I Don’t See Color. I See People.

seeing color

The following is a piece that I included in my chapter (CH 3: The Interaction of Cultures, Sexuality, and Social Work Practice.) for the textbook cited below. It has been a helpful way to get students to grasp the idea that people’s identities matter, and erasing them can be hurtful.

I’m curious about your thoughts, and other relatable strategies that you may have used in your own classes.

Ingersoll, T. S., & Satterly, B. A. (2015). Sexuality concepts for social workers and human service professionals. San Diego: Cognella, Inc.

 

Writer’s Rant:

One of the most challenging phrases that I hear from folks when it comes to diversity issues is the classic, “I don’t see color (or gender, or orientation or ability, etc.), I just see people.”

I understand the sentiment. It comes from a very positive and well-meaning place. Usually the speaker is trying to say to someone, “I want to know you as a person, not as a representative of some group or the embodiment of challenging stereotypes.” It is usually a genuine expression of goodwill.

Here’s why it is problematic.

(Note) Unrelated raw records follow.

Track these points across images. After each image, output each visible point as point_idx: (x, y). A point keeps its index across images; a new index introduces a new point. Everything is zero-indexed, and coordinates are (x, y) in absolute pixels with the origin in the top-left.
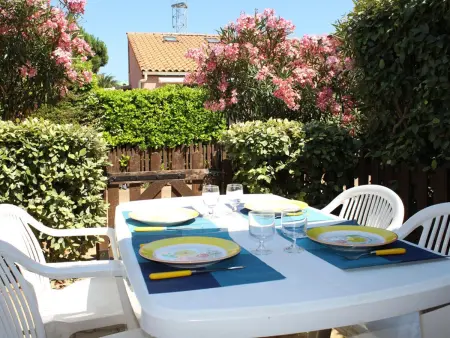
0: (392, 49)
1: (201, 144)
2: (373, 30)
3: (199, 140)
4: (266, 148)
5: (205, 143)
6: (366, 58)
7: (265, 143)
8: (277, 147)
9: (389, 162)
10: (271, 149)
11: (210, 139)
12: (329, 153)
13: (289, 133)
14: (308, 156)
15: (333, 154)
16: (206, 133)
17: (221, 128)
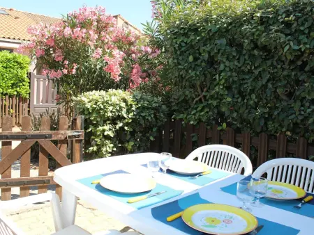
0: (198, 50)
1: (7, 97)
2: (185, 35)
3: (6, 94)
4: (111, 112)
5: (11, 96)
6: (178, 53)
7: (111, 108)
8: (118, 111)
9: (192, 123)
10: (114, 112)
11: (15, 93)
12: (150, 115)
13: (125, 101)
14: (138, 117)
15: (152, 116)
16: (12, 88)
17: (24, 85)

The person to whom it is said is actually Black (or Asian, or gendered, or lesbian or disabled). In the vast majority of cases, people who grow up with a specific identity have experienced the world through that particular lens. They have been treated by others in specific ways, they have endured and overcome challenges related to that identity. As a result, that part of their identity holds meaning and value to them. It is actually an important part of their experience of the world.

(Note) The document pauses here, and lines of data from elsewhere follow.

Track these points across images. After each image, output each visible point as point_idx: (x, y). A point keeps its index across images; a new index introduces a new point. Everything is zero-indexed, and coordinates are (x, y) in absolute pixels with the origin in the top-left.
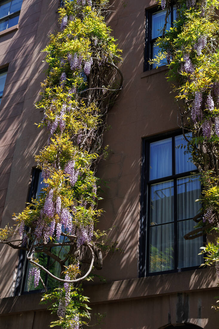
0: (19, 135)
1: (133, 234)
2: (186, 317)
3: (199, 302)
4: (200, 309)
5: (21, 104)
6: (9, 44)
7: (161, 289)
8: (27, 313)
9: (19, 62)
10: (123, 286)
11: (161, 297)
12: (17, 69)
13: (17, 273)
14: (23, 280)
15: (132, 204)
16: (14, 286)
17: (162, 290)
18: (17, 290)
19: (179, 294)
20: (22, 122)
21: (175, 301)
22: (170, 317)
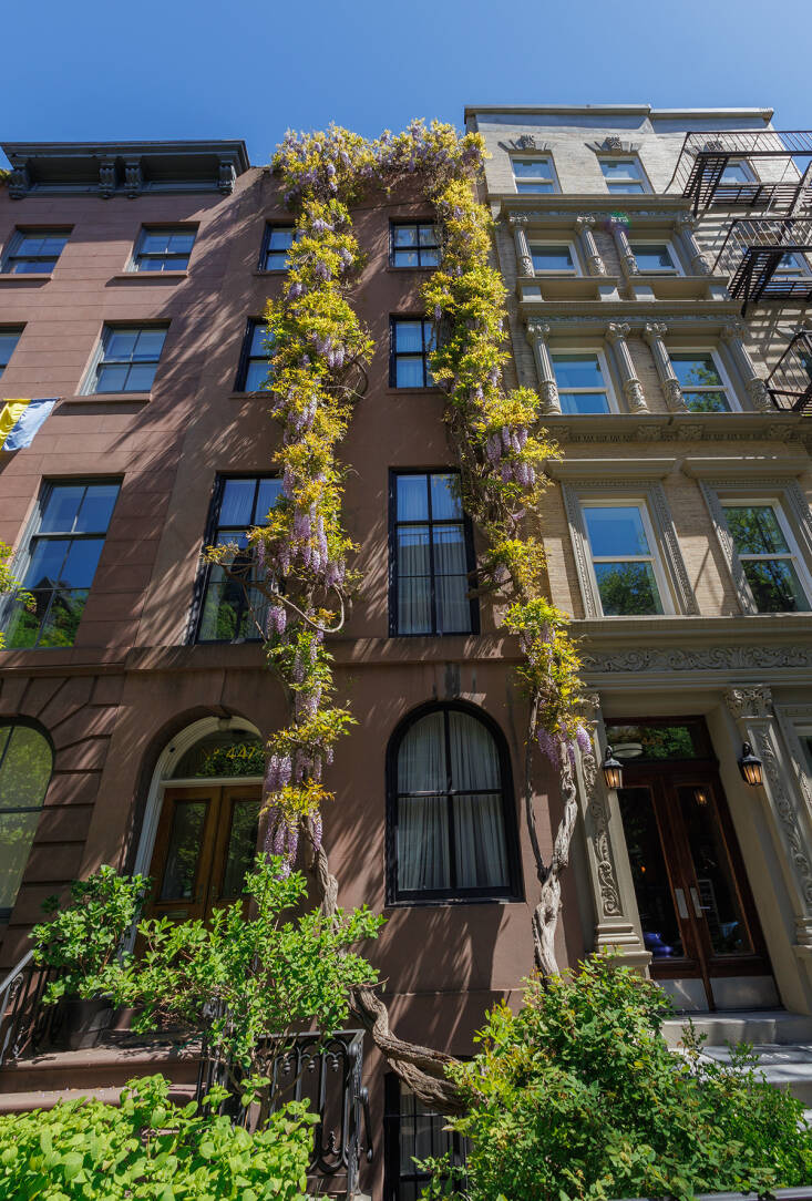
0: (193, 422)
1: (381, 582)
2: (457, 690)
3: (474, 673)
4: (474, 683)
5: (195, 379)
6: (173, 292)
7: (426, 653)
8: (212, 671)
9: (193, 319)
10: (372, 646)
11: (422, 665)
12: (189, 330)
13: (191, 615)
14: (198, 623)
15: (378, 545)
16: (185, 632)
17: (430, 653)
18: (190, 636)
19: (448, 663)
20: (197, 406)
21: (442, 670)
22: (435, 690)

When you say, “I don’t see (that),” you are essentially telling the person that you are refusing to acknowledge the reality of their experience. You are devaluing (and as a result invalidating) that person’s very real experience of the world.

 

Consider this example.

Imagine that I am a cisgender, white male and you are a cisgender white female in my class. In the midst of a class discussion on reproductive rights and politics, you say to me, “Dr. Dyson, as a woman, I have a different experience of that issue…” and in the middle of your sentence, I cut you off and say, “No, no, Marie. I don’t see gender. I only see people.” You look at me kind of funny and try again. “No, Dr. Dyson. These men are trying to legislate what I am allowed to do with my body. And as a woman…” And I interrupt you again. “No, Marie. I don’t see you as a woman. I just see you as a person.”

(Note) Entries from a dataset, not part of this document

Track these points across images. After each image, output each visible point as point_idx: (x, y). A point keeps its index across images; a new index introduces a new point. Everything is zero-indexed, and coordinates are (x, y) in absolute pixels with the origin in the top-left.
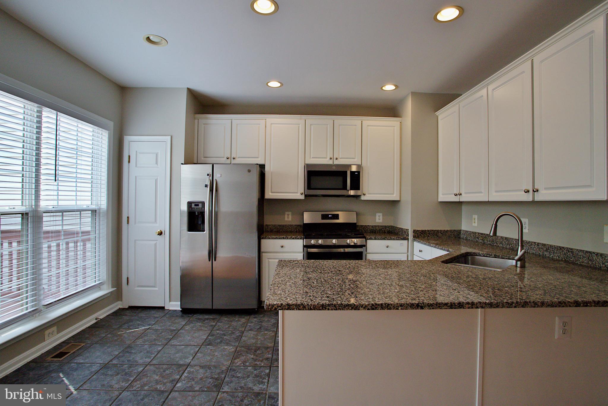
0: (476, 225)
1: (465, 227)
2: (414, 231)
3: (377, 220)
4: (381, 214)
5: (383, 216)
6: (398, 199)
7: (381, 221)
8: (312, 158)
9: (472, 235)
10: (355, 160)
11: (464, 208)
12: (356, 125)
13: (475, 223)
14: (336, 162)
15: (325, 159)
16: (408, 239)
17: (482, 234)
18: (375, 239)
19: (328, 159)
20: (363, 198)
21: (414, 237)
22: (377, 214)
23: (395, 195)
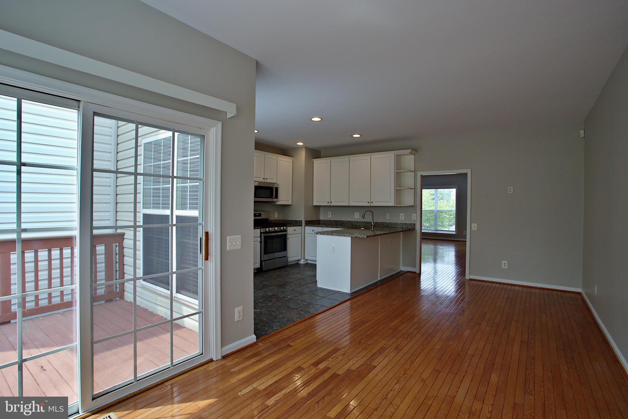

At this point, you begin to get frustrated. You respond, “Dr. Dyson, but I am a woman, and as a result, my experience is different around these issues…” And I interrupt you again, “Marie, I don’t see you as a woman. I just see you as a person.”

It’s at this point that your frustration reaches a tipping point. You are really angry now. You have been dealing with double standards, with being told what you can’t do, with other people assuming that you are weaker or less intelligent than the men around you for years. Being a woman is an important part of the way that you have experienced the world. It has shaped your experience your entire life. And rightfully, you are really angry at me for refusing to see you for who you are. And at this point, you probably think that I am an idiot and you surely don’t respect me.

That’s why it is not a good idea to tell people that you don’t see them. People want and need to be seen. They want and need to be heard. So don’t shut them up or shut them down.

When someone from a different experience than yours talks: listen, no matter how difficult the message may be to hear. Don’t defend yourself. Don’t minimize their experience. Don’t try to relate by telling them about your own challenges with being different. Just listen. And believe them. Their worldview is shaped by who they are and who the world perceives them to be just as yours is.

You should see people. But be sure that you are open to seeing the whole person.